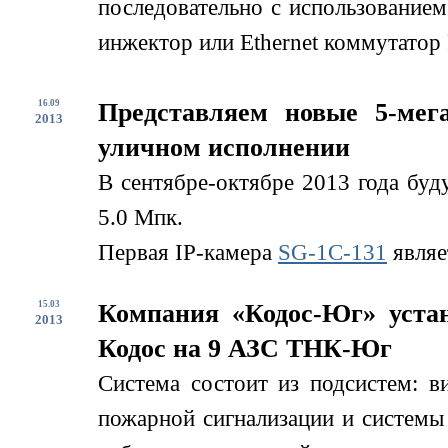
последовательно с использование
инжектор или Ethernet коммутатор 
16.09
Представляем новые 5-мег
2013
уличном исполнении
В сентябре-октябре 2013 года буд
5.0 Мпк.
Первая IP-камера
SG-1С-131
являе
15.03
Компания «Кодос-Юг» устан
2013
Кодос на 9 АЗС ТНК-Юг
Система состоит из подсистем: в
пожарной сигнализации и системы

■ ■ ■ ■

» **WHAT THIS TASK INVOLVES**
Copy out the text in all of the data above word for word, line by line, and leave out the pictures.

» **WRITTEN SOLUTION**
последовательно с использование
инжектор или Ethernet коммутатор 
16.09
Представляем новые 5-мег
2013
уличном исполнении
В сентябре-октябре 2013 года буд
5.0 Мпк.
Первая IP-камера
SG-1С-131
являе
15.03
Компания «Кодос-Юг» устан
2013
Кодос на 9 АЗС ТНК-Юг
Система состоит из подсистем: в
пожарной сигнализации и системы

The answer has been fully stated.